The best prospects for reforming aid are to make it more transparent and competitive, and more accountable to the people it is intended to serve.  Costs and inefficiencies will be squeezed out of the system not by central decree but by stronger bottom-up pressures to improve. Innovation, variation and selection underpin evolution. For aid, that means promoting more effective feedback from the intended beneficiaries of aid (and not only from their governments), creating greater competition among aid suppliers, implementing more rigorous and credible measurement of results, crafting disincentives to anti-social behaviour (such as taxes on proliferation), and providing funding which is more closely aligned with results. 

A modest proposal

Now back in Addis Ababa, I look out of my window and watch children coming out of school. Although these girls and boys will never meet the people who paid for part of their education – the millions of men and women who contribute to aid through their taxes and in many cases through donations to charity – they are making the most of an opportunity to go to school that their parents never had.  Seeing these children with their exercise books under their arms is enough to convince me that aid works – at least in the sense that it changes people’s lives for the better – irrespective of whether we can demonstrate a statistical link with economic growth.
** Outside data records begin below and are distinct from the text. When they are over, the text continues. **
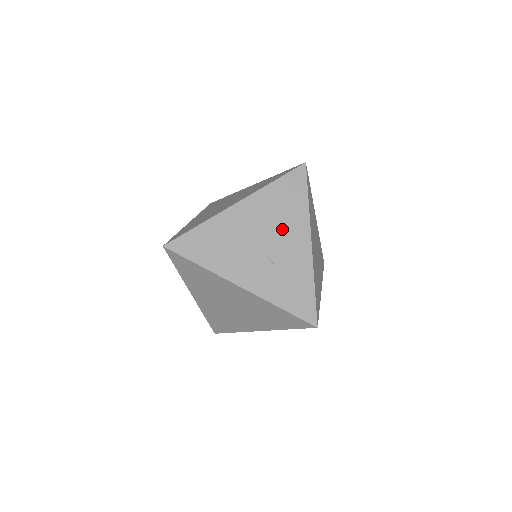
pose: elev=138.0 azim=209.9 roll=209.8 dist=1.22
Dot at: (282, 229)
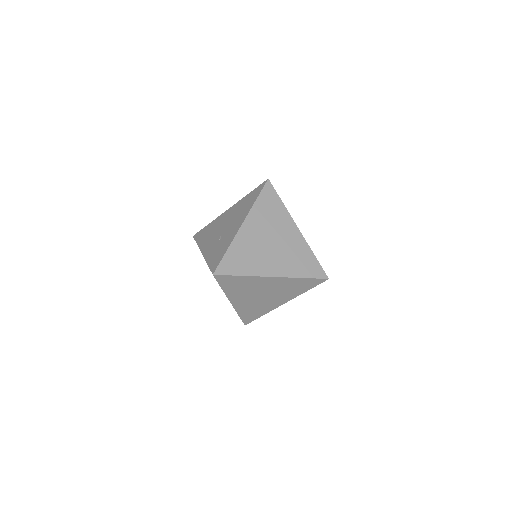
Dot at: (235, 219)
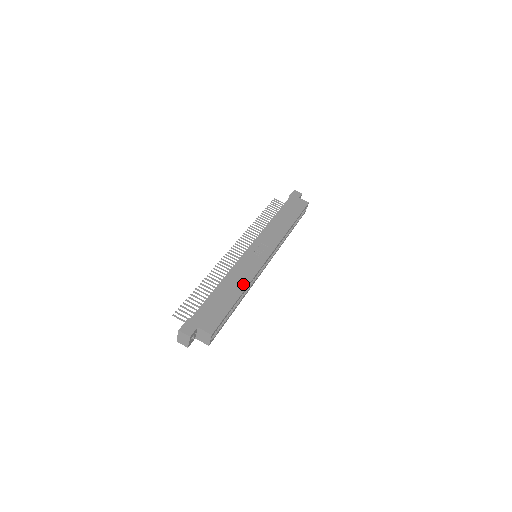
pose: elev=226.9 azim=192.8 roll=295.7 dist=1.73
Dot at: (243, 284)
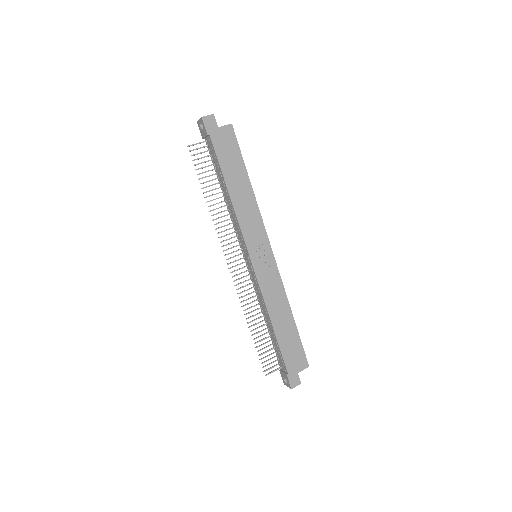
Dot at: (285, 305)
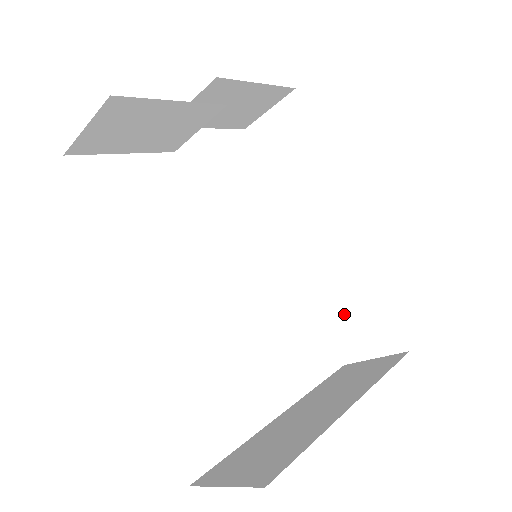
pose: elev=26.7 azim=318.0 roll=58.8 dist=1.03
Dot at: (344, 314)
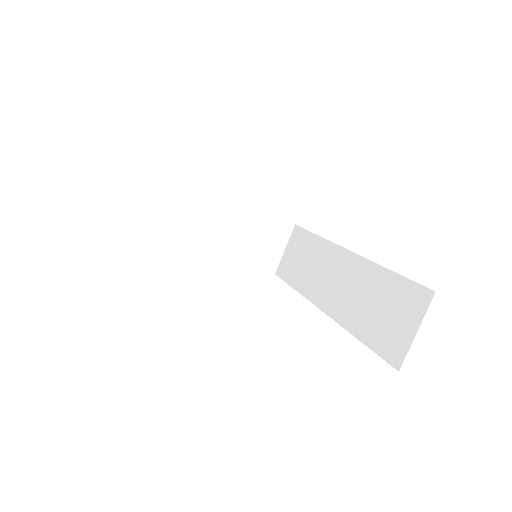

Long-lasting social, political and economic change in developing countries is a laudable goal.  There is a lot that industrialised countries can and should do to create conditions in which these changes are more likely to start and to succeed, especially by adjusting their own policies on issues such as trade, corruption, migration, peace and security, intellectual property and climate change. 

Aid alone is unlikely to transform societies, although it can help to sustain and accelerate change by paying for critical infrastructure, security and better government, all things which make it likelier that a country will make faster progress towards economic growth and accountable institutions. Where the conditions for transformation do come together, it would be a colossal wasted opportunity if the process were to falter or fail for lack of resources.
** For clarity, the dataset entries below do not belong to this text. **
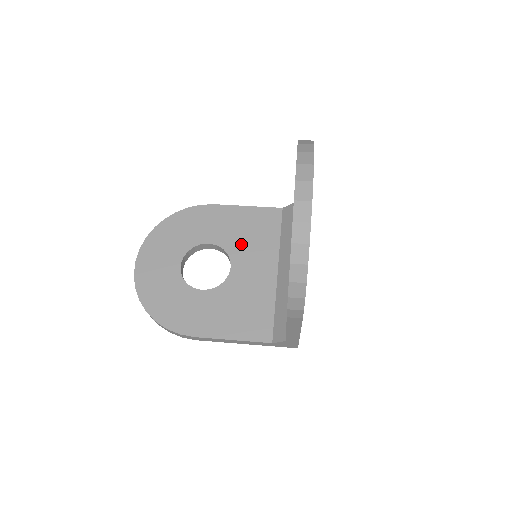
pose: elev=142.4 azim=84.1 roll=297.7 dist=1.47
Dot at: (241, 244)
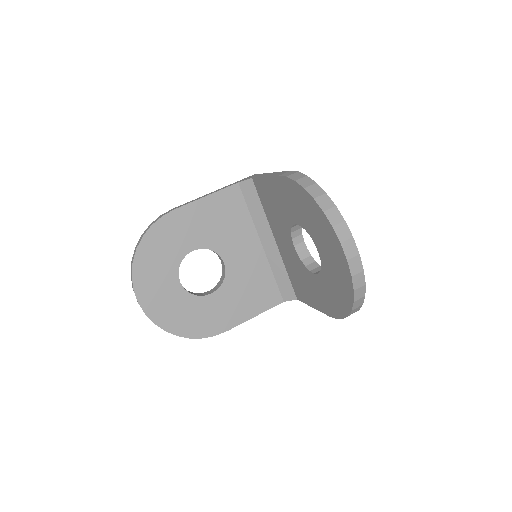
Dot at: (221, 237)
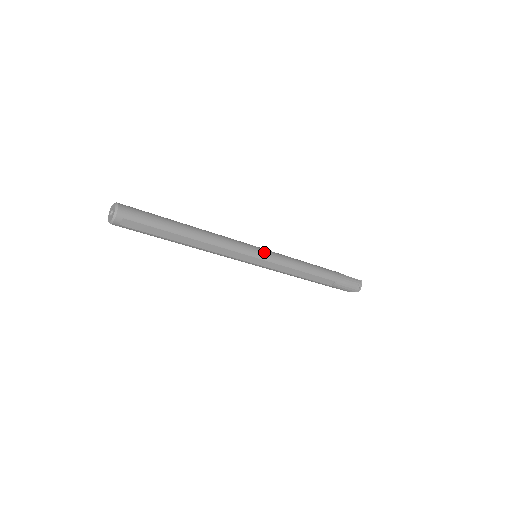
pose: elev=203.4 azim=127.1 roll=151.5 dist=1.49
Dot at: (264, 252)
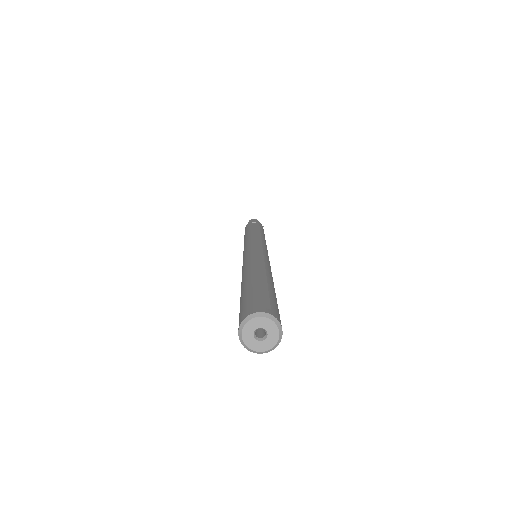
Dot at: occluded
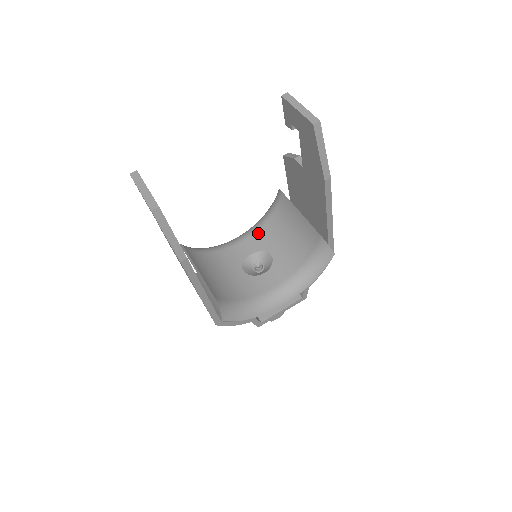
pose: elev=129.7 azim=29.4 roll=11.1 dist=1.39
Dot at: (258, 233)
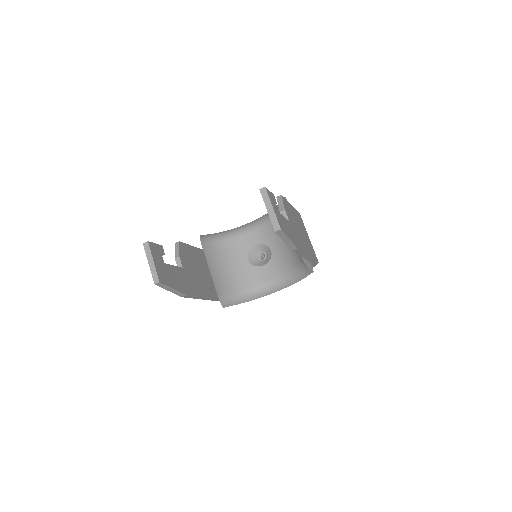
Dot at: (265, 227)
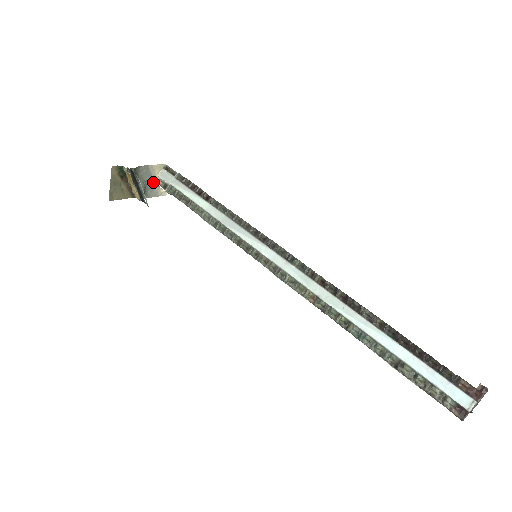
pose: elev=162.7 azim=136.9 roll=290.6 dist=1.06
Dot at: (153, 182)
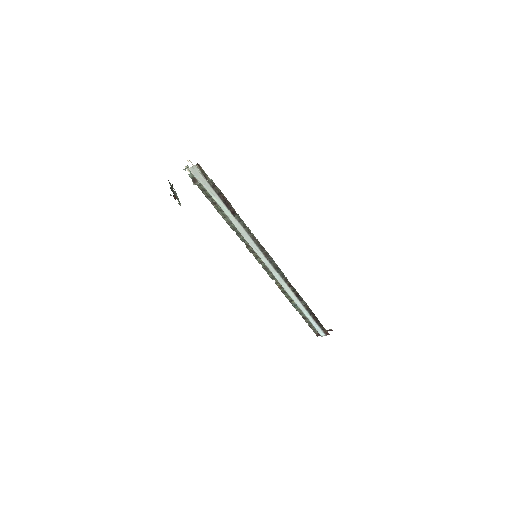
Dot at: occluded
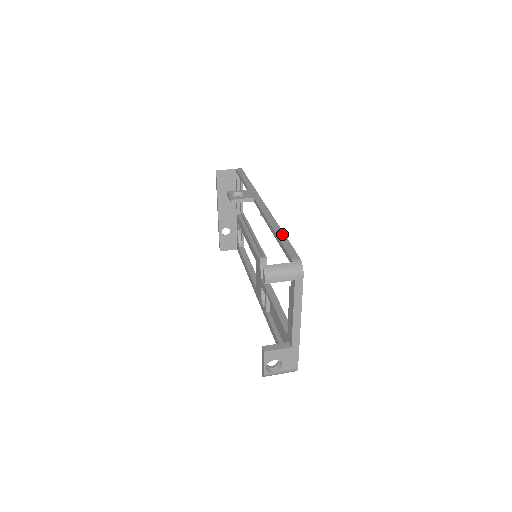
Irrespective of whether it sometimes contributes to social and economic transformation, aid can and does transform people’s lives.  Aid improves access to health, education, clean water and sanitation. It gives people access to small loans that they can take out for their business or to get through lean times. It feeds people when they are hungry, and provides a safety net to prevent them falling into chronic poverty. 
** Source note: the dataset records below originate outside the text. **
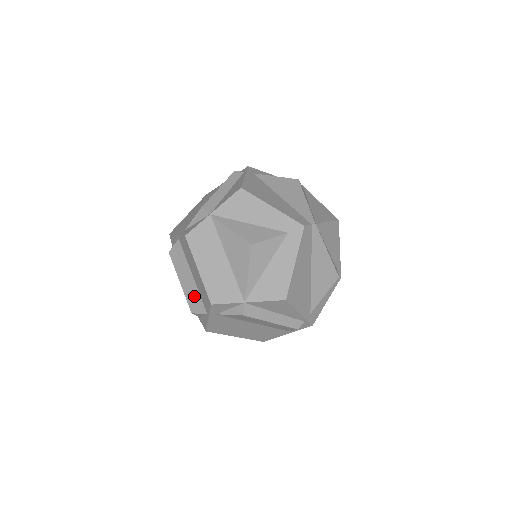
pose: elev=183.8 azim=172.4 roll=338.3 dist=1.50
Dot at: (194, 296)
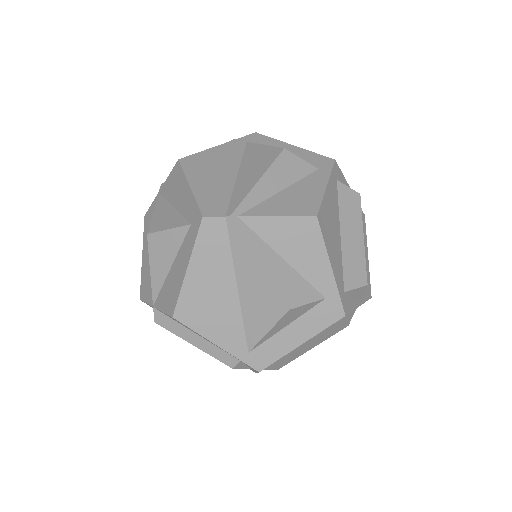
Dot at: occluded
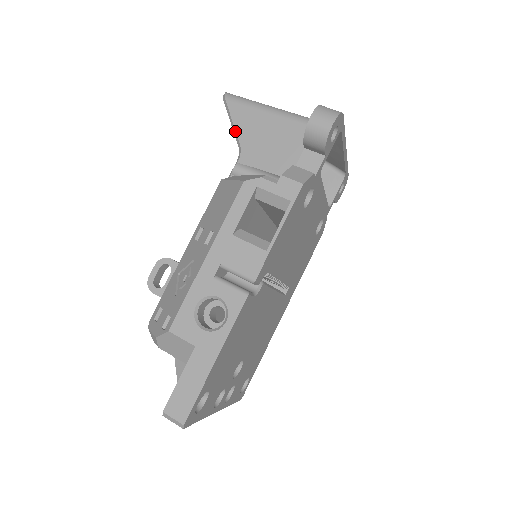
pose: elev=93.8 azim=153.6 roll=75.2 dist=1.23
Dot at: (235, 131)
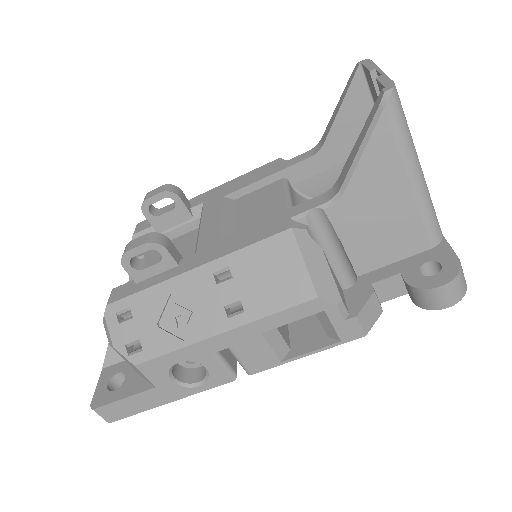
Dot at: (355, 167)
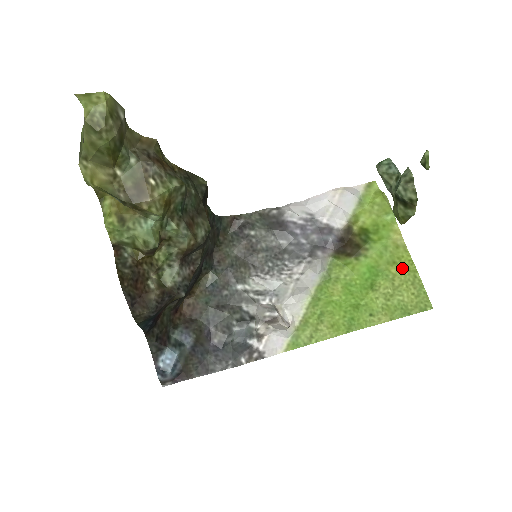
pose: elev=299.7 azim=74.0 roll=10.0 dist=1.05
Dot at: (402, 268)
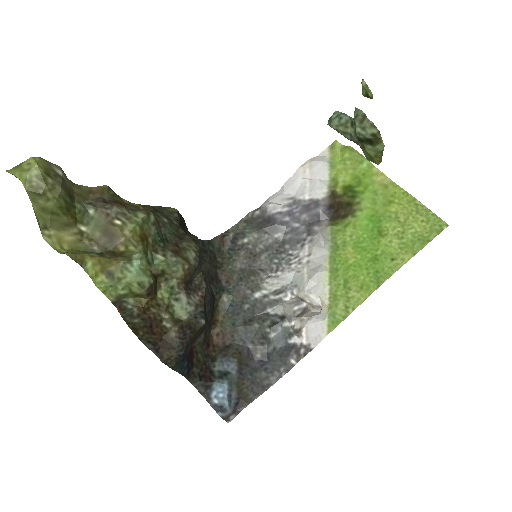
Dot at: (400, 203)
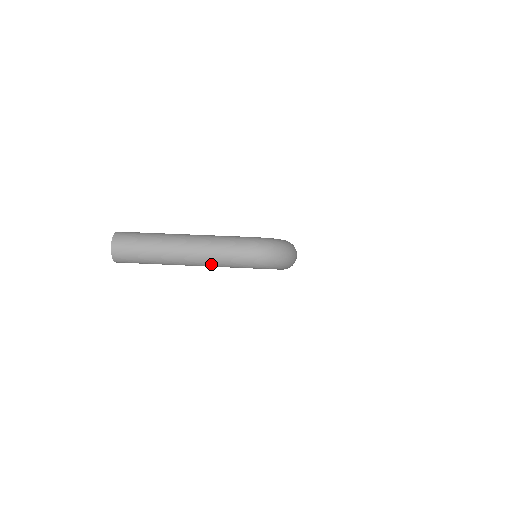
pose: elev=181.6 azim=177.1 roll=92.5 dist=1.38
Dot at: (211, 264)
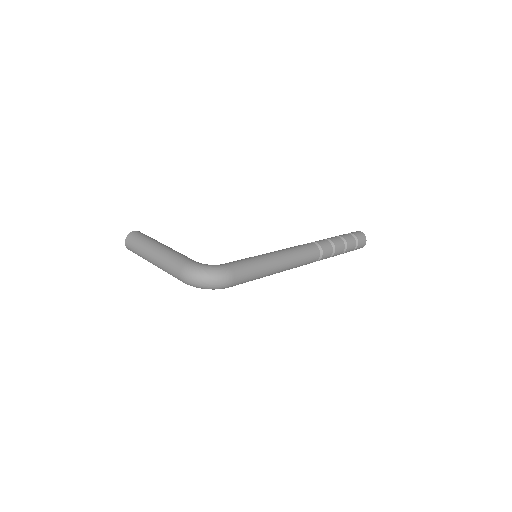
Dot at: (168, 273)
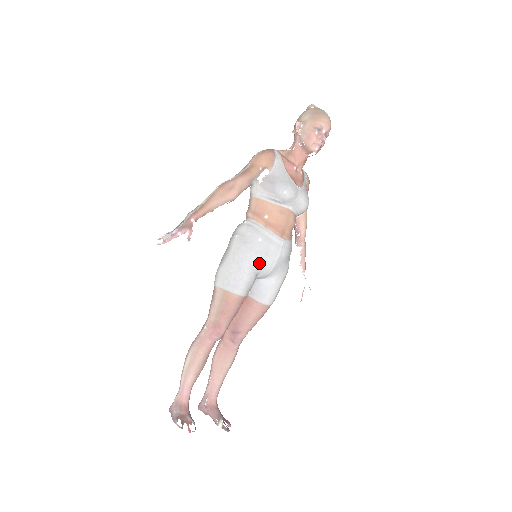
And these improvements in people’s lives are not rare or random exceptions. Charles Kenny points out that on almost any measure of the quality of life other than income there has been rapid and ubiquitous global improvement. For example, in the last fifty years global infant mortality has more than halved. Without this improvement in health, nine million children – almost all of them in developing countries – would not have celebrated their first birthday this year.

So perhaps the reputation of aid is a victim of the aspirations of its supporters.  To justify the aid budget, we have made extravagant claims about what it will achieve. Not content with making an extraordinary difference in people’s lives – a difference which more than justifies the very small cost of aid – we have sold aid as a tool to transform institutions and societies.  But the cases in which aid can do this may be few and far between, and even in those cases it is very difficult to demonstrate the contribution that aid has made.  By making excessive claims for what aid can achieve, we may have opened the door for critics to say that it is not working. 

There is no question that aid enables people to live better lives while wider social and economic changes are taking place. While you are reading this sentence, somewhere in the developing world a mother is holding in her arms her child who is dying from an easily preventable or treatable disease.  If we gave more and better aid, fewer children like this would die.  To my mind, that is reason enough to give aid.

I wish you could hear, as I can right now, the sound of Ethiopian children laughing as they come out of school.  Because that’s how I know that aid works.